Milk became an established leader in the community, often called “The Mayor of Castro Street,” and eventually got involved in local politics in part due to the bureaucracy surrounding small business ownership in the city. In 1973, he ran for a position on the city’s Board of Supervisors, but lost. Much of the city’s gay population allied themselves with straight candidates instead, famously believing that Milk, barely living in the city a year, should “wait his turn.” Irrepressible, he disagreed, especially since he placed 10th out of 32 candidates in the election, with nearly 17,000 votes. Continuing to elevate small businesses, he and other queer merchants developed the Castro Village Association; it marked the first time in the U.S. that LGBTQ+ businesses had officially united. In 1974, he founded the Castro Street Fair to bring more attention and business to the neighborhood, an annual event still held today. His work and that of the Castro Village Association would inspire countless other LGBTQ+ business organizations across the country.

Milk ran for supervisor again and lost, but earned a spot on Mayor George Moscone’s Board of Permit Appeals, only to have it taken away after deciding to run for California State Assembly. He lost that election, too. But after developing an amendment allowing for district elections over at-large elections, pledging day care services for working parents, tax code reformation which allowed for abandoned factories to be reused for industry, and the development of housing from military buildings for low-income individuals, “The Mayor of Castro Street” did win the 1977 Supervisor election, and became one of the first elected, openly gay city officials in the United States.

While in office, Milk moved to ban discrimination due to sexual orientation in San Francisco across a multitude of fields, like housing, employment, and public space, a bill which was signed into existence on March 21, 1978, mere months after Milk had been sworn in. He also successfully campaigned against Proposition 6, which would disallow any gay teachers and those who sympathized with gay rights from the California school system. In speaking out against the initiative, he would revert back to the ideals Rodwell had taught him: “Gay people, we will not win our rights by staying quietly in our closets. … We are coming out to fight the lies, the myths, the distortions. We are coming out to tell the truths about gays, for I am tired of the conspiracy of silence, so I’m going to talk about it. And I want you to talk about it. You must come out,” he said.

Milk was charismatic and productive, fulfilling promises made in his platform.
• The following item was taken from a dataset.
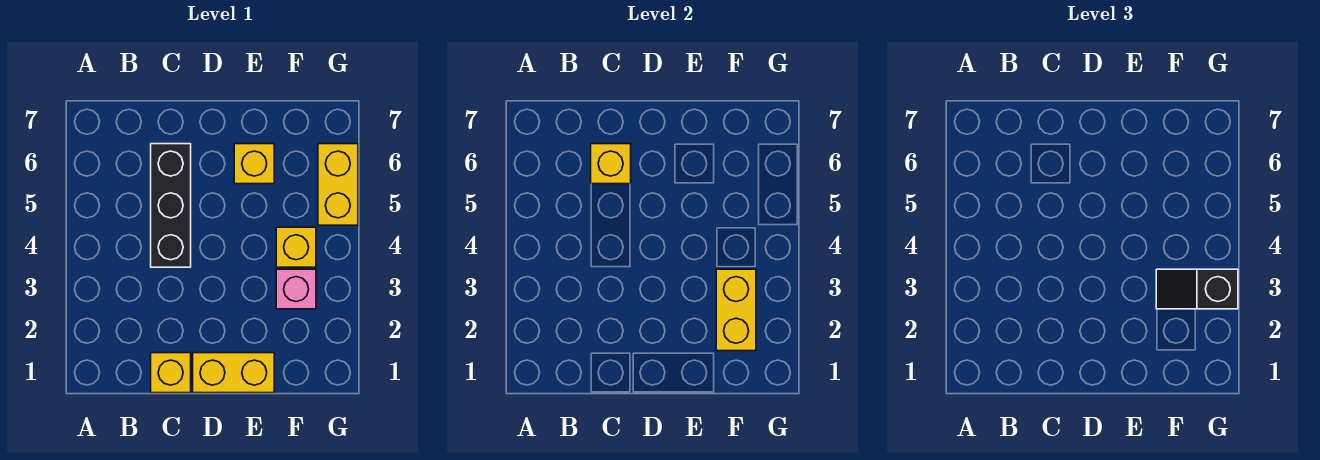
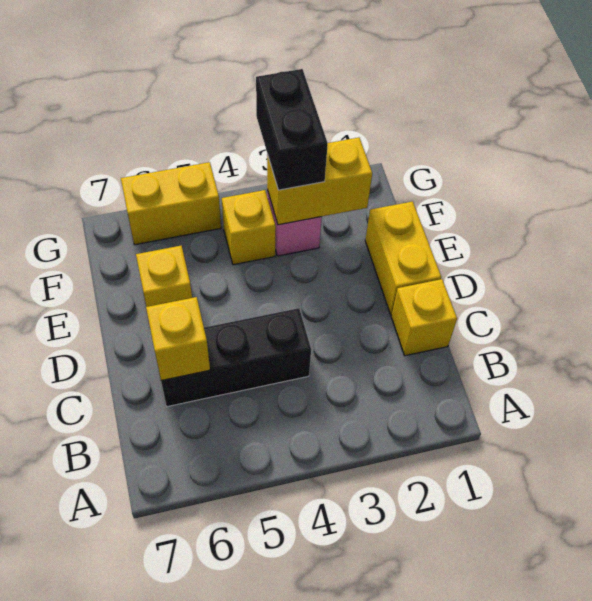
black 1x2 slope [1156,269,1238,309] -> black 1x2 brick [256,69,328,190]

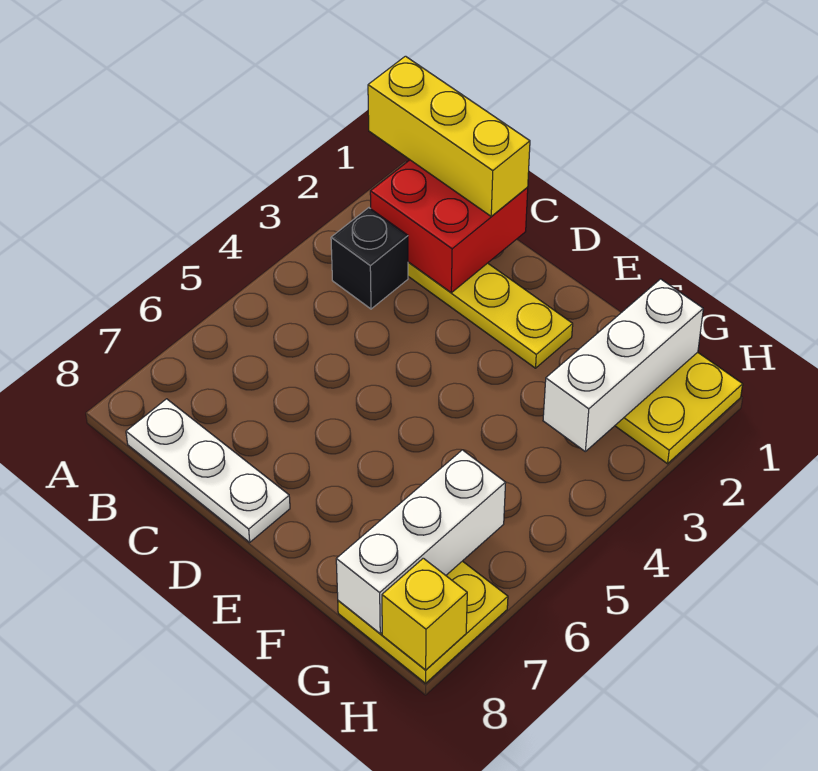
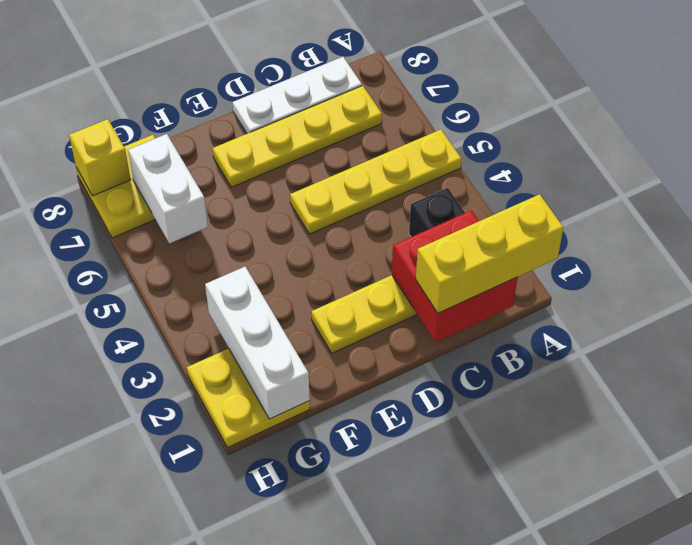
none -> yellow 1x4 plate [290,130,461,234]
none -> yellow 1x4 plate [213,86,382,187]
white 1x3 brick [336,450,506,634] -> white 1x2 brick [128,134,208,243]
But he knew because of his outspoken nature and defense of LGBTQ+ rights, that he was also in a great deal of danger. On November 27, 1978, former city employee Dan White murdered Harvey Milk and Mayor George Moscone. Milk recorded his will just in case he should be assassinated, a recording you can hear at the GLBT Historical Society in San Francisco, which plays next to the suit he wore when he was shot. “If a bullet should enter my brain,” he famously said, “let that bullet destroy every closet door.” His memory, and the dedication to the destruction of those closet doors, lives on powerfully today.